I tried out two variations of a new design that I've named the Petal Burst Purse. I based it on a round, crocheted flower pillow pattern that I found on the Attic 24 blog. I tweaked the design a bit and squared it off . It is a cross-body strap bag, a little over seven-inches square. Both variations are fully lined.
This one, I did in a sock-weight yarn with jewel-tone bright, self-striping colors.
This second one I did in a heavier, thick and thin, wool blend yarn. The colors are more muted -- they aren't really pastels, but remind me of the shades in a bucket of sidewalk chalk.
One of the things that I experimented with in making these bags was the lining construction. I wanted something with more body than just a plain, single piece of fabric lining. I also wanted the right side of the fabric to be on the inside of the bag, but also on the outside of the lining, so that where it peeks through the crochet, it looks good. What I ended up doing was cutting two of each lining piece. I bonded medium weight, iron-on interfacing to the wrong side of one of each of the lining pieces. I put the second lining pieces over those with the interfacing, with the wrong-side of the fabric-only pieces against the interfaced-side of the first pieces -- sort of a sandwich, with the interfacing in between. I then used each set of lining pieces as though it were as single piece of cloth. This achieved the effect of a fabric with two right sides, and gave a nice sturdy body to the lining.
Here is the assembled lining of the chalky colors Petal Burst Bag before I inserted it and sewed it into the purse.
Here you can see the linings, after they've been hand sewn into each of the bags. Notice my new Gossamer Tangles label, which I created by purchasing printable silk fabric sheets with iron-on backing. I designed the labels on my computer, printed them out, cut them out, and ironed them in.
As you've probably noticed, I also decided to sew the zippers onto the outside of the bags. (I saw this idea used by Erika Knight, on a clutch featured in her book Simple Crocheting: A Complete How-to-Crochet Workshop with 20 Projects (2012).) I wanted the zipper to become part of the overall visual expression of the purses, so I chose zipper colors that matched one of the colors in the yarn in each bag and sewed them on using embroidering floss in another color picked up from the shades in the yarns.
The one other thing that I tried with these bags was a new strap design. I wanted a crocheted strap that would be strong enough and thick enough that it would not stretch unreasonably from the weight of a full purse. After making a string of chain stitches of sufficient length, I double-crocheted in each chain then turned at the end of the row, and for the next row, I double crocheted in the front loop only of each stitch all the way across. When I reached the end of the second row of double crochets, I simply folded the piece in half, so the back loops of the first row of double crochets formed one edge of the strap. Then I slip stitched along the open edge. I was very happy with the result. This strap will not stretch and lose its shape when the bag is full.

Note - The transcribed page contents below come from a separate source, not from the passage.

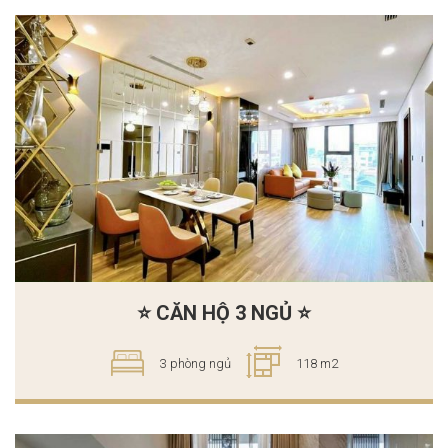
⭐ CĂN HỘ 3 NGỦ ⭐
3 phòng ngủ
118 m2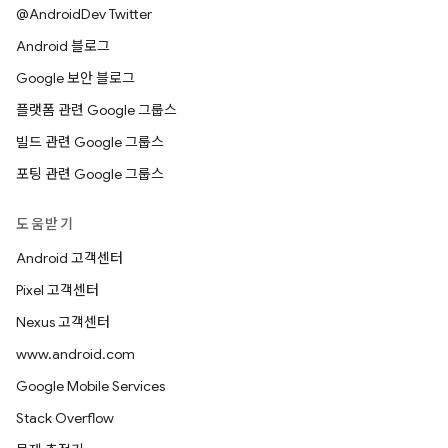
@AndroidDev Twitter
Android 블로그
Google 보안 블로그
플랫폼 관련 Google 그룹스
빌드 관련 Google 그룹스
포팅 관련 Google 그룹스
도움받기
Android 고객센터
Pixel 고객센터
Nexus 고객센터
www.android.com
Google Mobile Services
Stack Overflow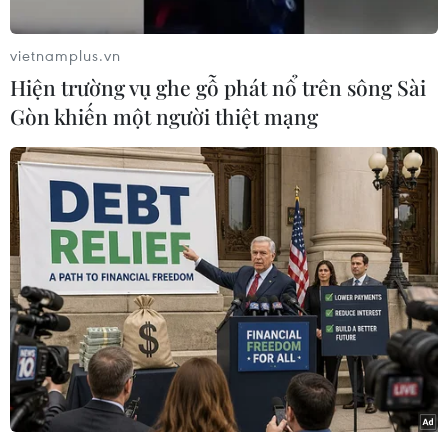
Các bệnh nhân và người nhà tại bệnh viện Đà Nẵng tập trung
cổ vũ cho đội tuyển. (Ảnh: Văn Dũng/TTXVN)
vietnamplus.vn
Hiện trường vụ ghe gỗ phát nổ trên sông Sài
Gòn khiến một người thiệt mạng
Các cổ động viên tập trung tại Sân vận động Hoa Lư cổ vũ cho
đội tuyển bóng đá U22 Việt Nam. (Ảnh: Tiến Lực/TTXVN)
Các cổ động viên tập trung tại Sân vận động Hoa Lư cổ vũ cho
đội tuyển bóng đá U22 Việt Nam. (Ảnh: Tiến Lực/TTXVN)
Đông đảo cổ động viên Tp.Hồ Chí Minh cổ vũ cho đội tuyển U22
Việt Nam. (Ảnh: Thanh Vũ/TTXVN)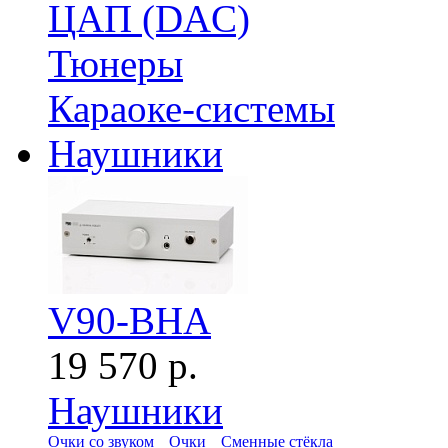
ЦАП (DAC)
Тюнеры
Караоке-системы
Наушники
V90-BHA
19 570 р.
Наушники
Очки со звуком
Очки
Сменные стёкла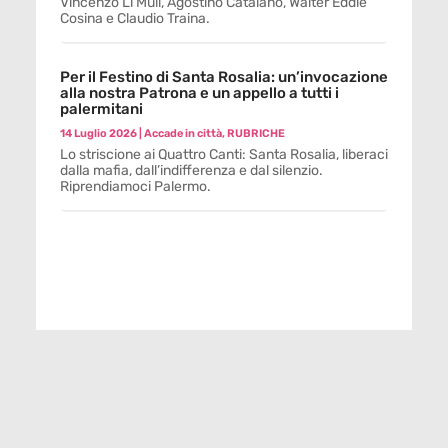
Vincenzo Li Muli, Agostino Catalano, Walter Eddie
Cosina e Claudio Traina.
Per il Festino di Santa Rosalia: un’invocazione
alla nostra Patrona e un appello a tutti i
palermitani
14 Luglio 2026
|
Accade in città
,
RUBRICHE
Lo striscione ai Quattro Canti: Santa Rosalia, liberaci
dalla mafia, dall’indifferenza e dal silenzio.
Riprendiamoci Palermo.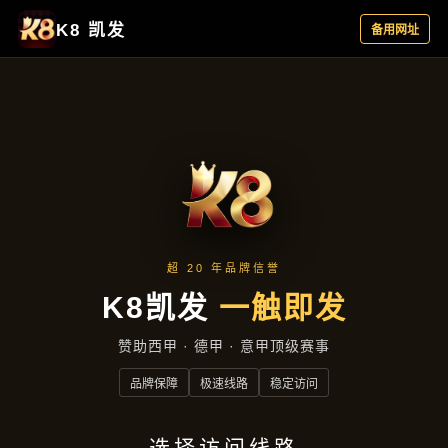
媒体报道
首页
媒体报道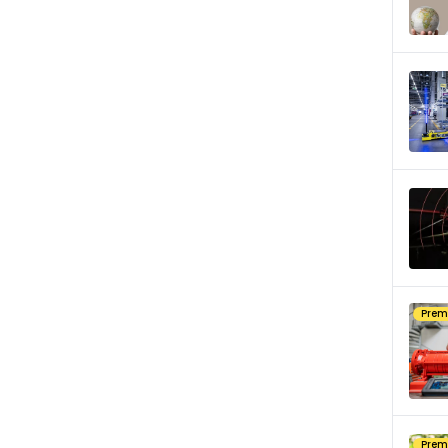
Pre
Pre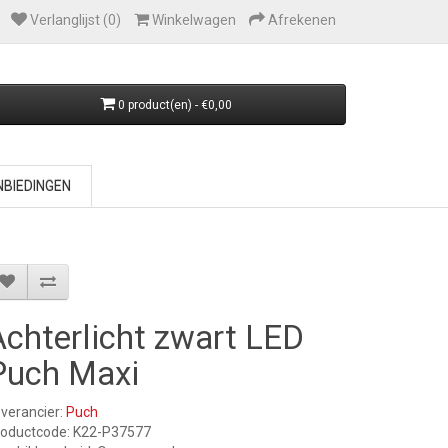
Verlanglijst (0)
Winkelwagen
Afrekenen
0 product(en) - €0,00
BIEDINGEN
Achterlicht zwart LED
Puch Maxi
verancier:
Puch
roductcode: K22-P37577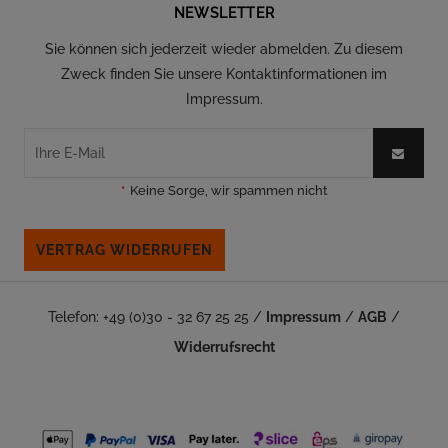
NEWSLETTER
Sie können sich jederzeit wieder abmelden. Zu diesem
Zweck finden Sie unsere Kontaktinformationen im
Impressum.
*
Keine Sorge, wir spammen nicht
VERTRAG WIDERRUFEN
Telefon: +49 (0)30 - 32 67 25 25 /
Impressum
/
AGB
/
Widerrufsrecht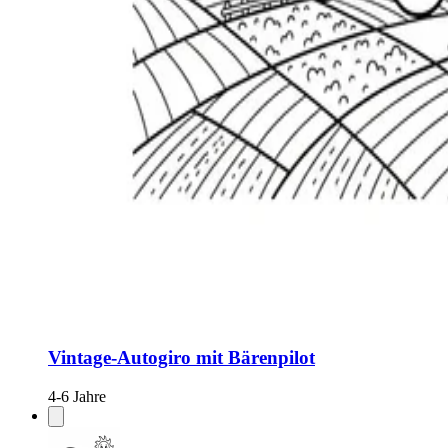
Vintage-Autogiro mit Bärenpilot
4-6 Jahre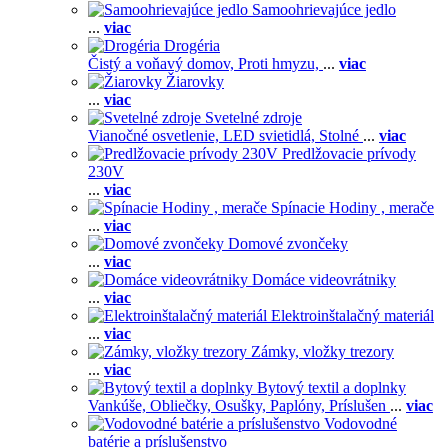
Samoohrievajúce jedlo
...
viac
Drogéria
Čistý a voňavý domov,
Proti hmyzu,
...
viac
Žiarovky
...
viac
Svetelné zdroje
Vianočné osvetlenie,
LED svietidlá,
Stolné
...
viac
Predlžovacie prívody
230V
...
viac
Spínacie Hodiny , merače
...
viac
Domové zvončeky
...
viac
Domáce videovrátniky
...
viac
Elektroinštalačný materiál
...
viac
Zámky, vložky trezory
...
viac
Bytový textil a doplnky
Vankúše,
Obliečky,
Osušky,
Paplóny,
Príslušen
...
viac
Vodovodné
batérie a príslušenstvo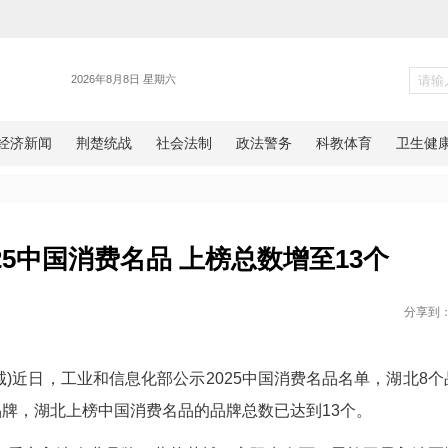
新闻
入选2025中国消费名品 上榜总
日报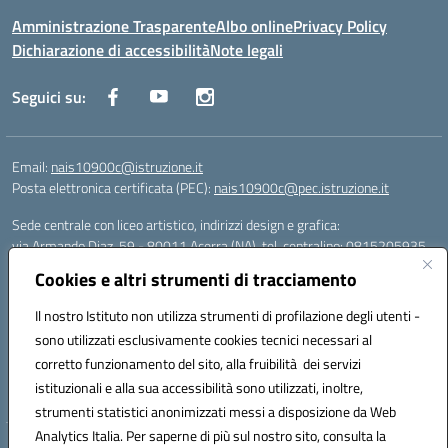
Amministrazione Trasparente
Albo online
Privacy Policy
Dichiarazione di accessibilità
Note legali
Seguici su:
Email:
nais10900c@istruzione.it
Posta elettronica certificata (PEC):
nais10900c@pec.istruzione.it
Sede centrale con liceo artistico, indirizzi design e grafica:
via Armando Diaz, 59 - 80011 Acerra (NA), tel. centralino: 0815205935
Sede succursale con liceo scienze umane:
Cookies e altri strumenti di tracciamento
via T. Campanella, 80011 Acerra (NA), tel/fax: 0818850905
Sede succursale con liceo musicale:
Il nostro Istituto non utilizza strumenti di profilazione degli utenti -
via S. Pellico, 80011 Acerra (NA), tel: 08119660921
sono utilizzati esclusivamente cookies tecnici necessari al
Email: nais10900c@istruzione.it | PEC: nais10900c@pec.istruzione.it |
corretto funzionamento del sito, alla fruibilità dei servizi
Nome Ufficio PA: Uff_eFatturaPA | Codice Univoco ufficio: UFOYYV |
istituzionali e alla sua accessibilità sono utilizzati, inoltre,
C.Fisc: 93056740637
strumenti statistici anonimizzati messi a disposizione da Web
Analytics Italia. Per saperne di più sul nostro sito, consulta la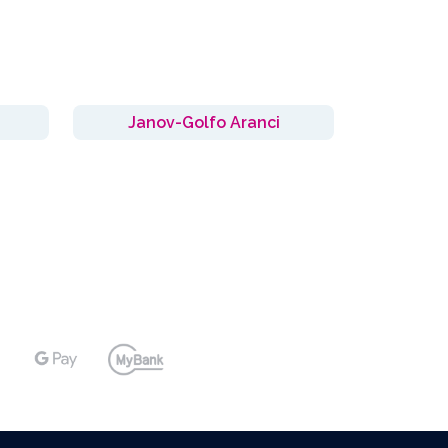
i
Janov-Golfo Aranci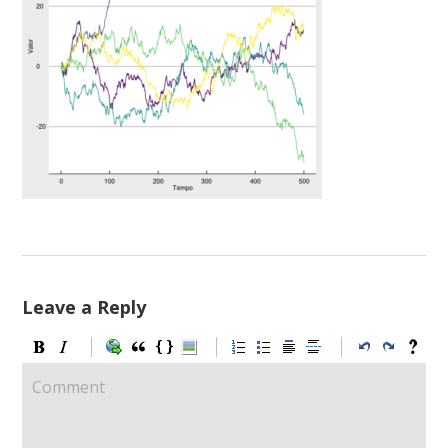
Leave a Reply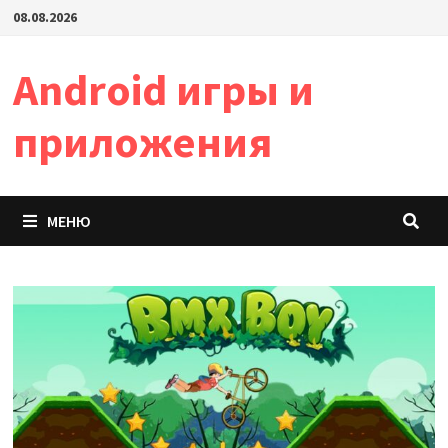
Перейти
08.08.2026
к
содержимому
Android игры и
приложения
МЕНЮ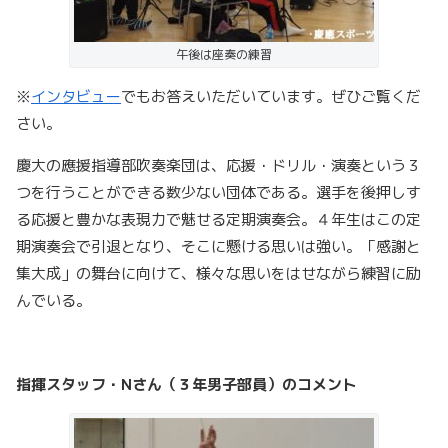
午後は座奏の練習
※
インタビュー
でもお答えいただいています。ぜひご覧くだ
さい。
慶大の應援指導部吹奏楽団は、応援・ドリル・演奏という３
つを行うことができる数少ない団体である。選手を後押しす
る応援と豊かな表現力で魅せる定期演奏会。４年生はこの定
期演奏会で引退となり、そこに懸ける思いは強い。「感謝と
集大成」の舞台に向けて、様々な思いをはせながら練習に励
んでいる。
指揮スタッフ・Nさん（３年男子部員）のコメント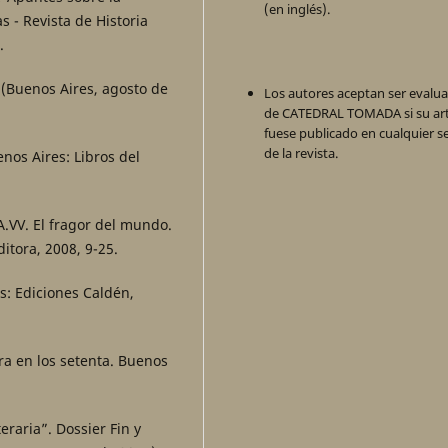
(en inglés).
s - Revista de Historia
.
2 (Buenos Aires, agosto de
Los autores aceptan ser evalu
de CATEDRAL TOMADA si su art
fuese publicado en cualquier s
de la revista.
enos Aires: Libros del
AA.VV. El fragor del mundo.
itora, 2008, 9-25.
s: Ediciones Caldén,
tura en los setenta. Buenos
teraria”. Dossier Fin y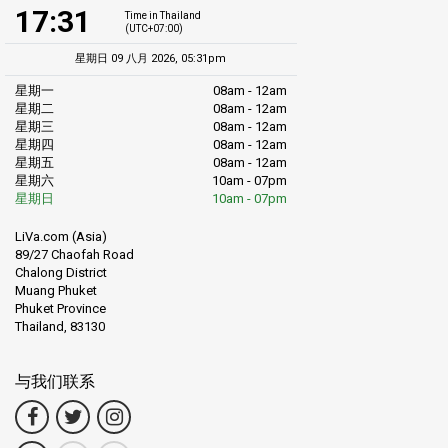
17:31
Time in Thailand
(UTC+07:00)
星期日 09 八月 2026, 05:31pm
星期一
08am - 12am
星期二
08am - 12am
星期三
08am - 12am
星期四
08am - 12am
星期五
08am - 12am
星期六
10am - 07pm
星期日
10am - 07pm
LiVa.com (Asia)
89/27 Chaofah Road
Chalong District
Muang Phuket
Phuket Province
Thailand, 83130
与我们联系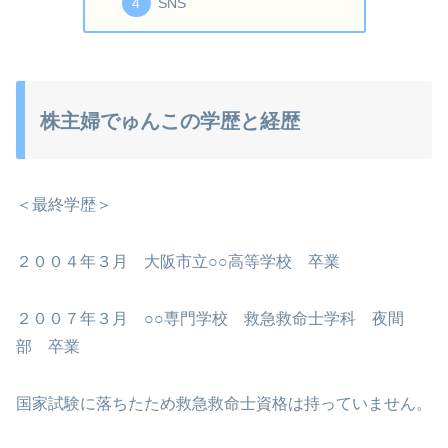
SNS
株主婦でゅんこの学歴と経歴
＜最終学歴＞
２００４年３月 大阪市立○○高等学校 卒業
２００７年３月 ○○専門学校 救急救命士学科 夜間
部 卒業
国家試験に落ちたため救急救命士資格は持っていません。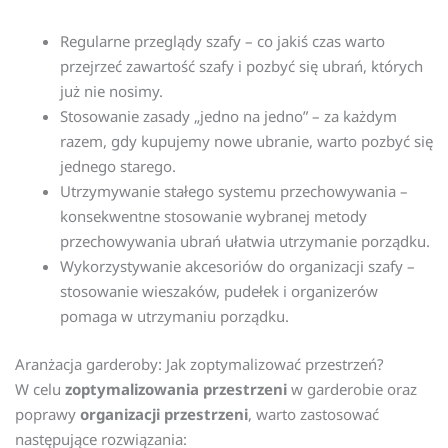
Regularne przeglądy szafy – co jakiś czas warto
przejrzeć zawartość szafy i pozbyć się ubrań, których
już nie nosimy.
Stosowanie zasady „jedno na jedno” – za każdym
razem, gdy kupujemy nowe ubranie, warto pozbyć się
jednego starego.
Utrzymywanie stałego systemu przechowywania –
konsekwentne stosowanie wybranej metody
przechowywania ubrań ułatwia utrzymanie porządku.
Wykorzystywanie akcesoriów do organizacji szafy –
stosowanie wieszaków, pudełek i organizerów
pomaga w utrzymaniu porządku.
Aranżacja garderoby: Jak zoptymalizować przestrzeń?
W celu
zoptymalizowania przestrzeni
w garderobie oraz
poprawy
organizacji przestrzeni
, warto zastosować
następujące rozwiązania: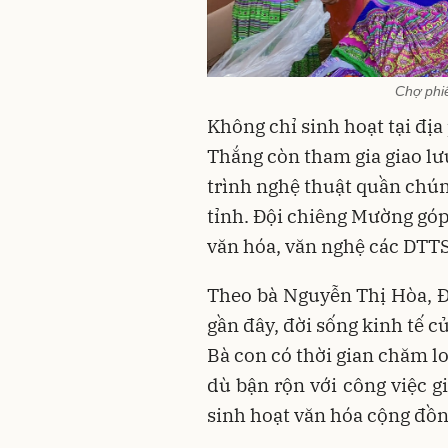
Chợ phi
Không chỉ sinh hoạt tại đị
Thắng còn tham gia giao lư
trình nghệ thuật quần chún
tỉnh. Đội chiêng Mường gó
văn hóa, văn nghệ các DTTS
Theo bà Nguyễn Thị Hòa, Đ
gần đây, đời sống kinh tế 
Bà con có thời gian chăm l
dù bận rộn với công việc g
sinh hoạt văn hóa cộng đồn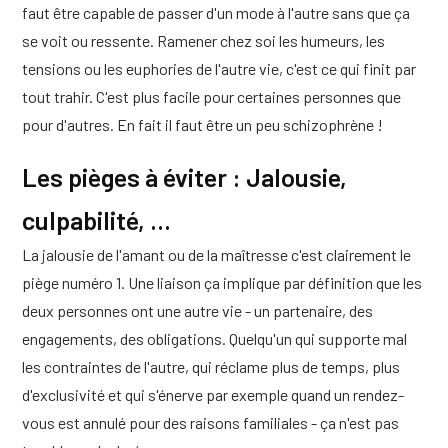
faut être capable de passer d'un mode à l'autre sans que ça
se voit ou ressente. Ramener chez soi les humeurs, les
tensions ou les euphories de l'autre vie, c'est ce qui finit par
tout trahir. C'est plus facile pour certaines personnes que
pour d'autres. En fait il faut être un peu schizophrène !
Les pièges à éviter : Jalousie,
culpabilité, ...
La jalousie de l'amant ou de la maîtresse c'est clairement le
piège numéro 1. Une liaison ça implique par définition que les
deux personnes ont une autre vie - un partenaire, des
engagements, des obligations. Quelqu'un qui supporte mal
les contraintes de l'autre, qui réclame plus de temps, plus
d'exclusivité et qui s'énerve par exemple quand un rendez-
vous est annulé pour des raisons familiales - ça n'est pas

The other hand bag that I made is more of a tote style purse.
It is crocheted in a pattern called the Catherine Wheel stitch.
The bag has a single loop button closure and is roughly fifteen inches long, nine inches deep, and three inches across.
The yarn I used is a cotton angora blend -- very soft with just a bit of fuzziness to it.
The bag has a distinct, flat bottom piece, which made creating a lining a challenge, but I used the same technique that I used for the Petal Burst Bags -- using the interfacing, and creating a multi-layered fabric with two right sides.
As you see in the photos, I decided to used leather handles for this tote. I played around with different ways to attach them, and in the end, decided that the best option was to sew them on with heavy-duty thread, stitching through all layers of the bag, and providing further security by stitching into felt circles in the lining. I then covered the thread with a layer of the same yarn that I used to make the body of the bag. Since the yarn covering is also stitched through the crocheted outer bag, it is yet another means of making sure the handles are securely attached.
I think now that I've finished these handbags, I am ready to go back to making jewelry for a while. Maybe a necklace .... As I've said before, I never like to make the same thing twice. But I will definitely apply some of the techniques I worked out in making these bags when I return to making purses again.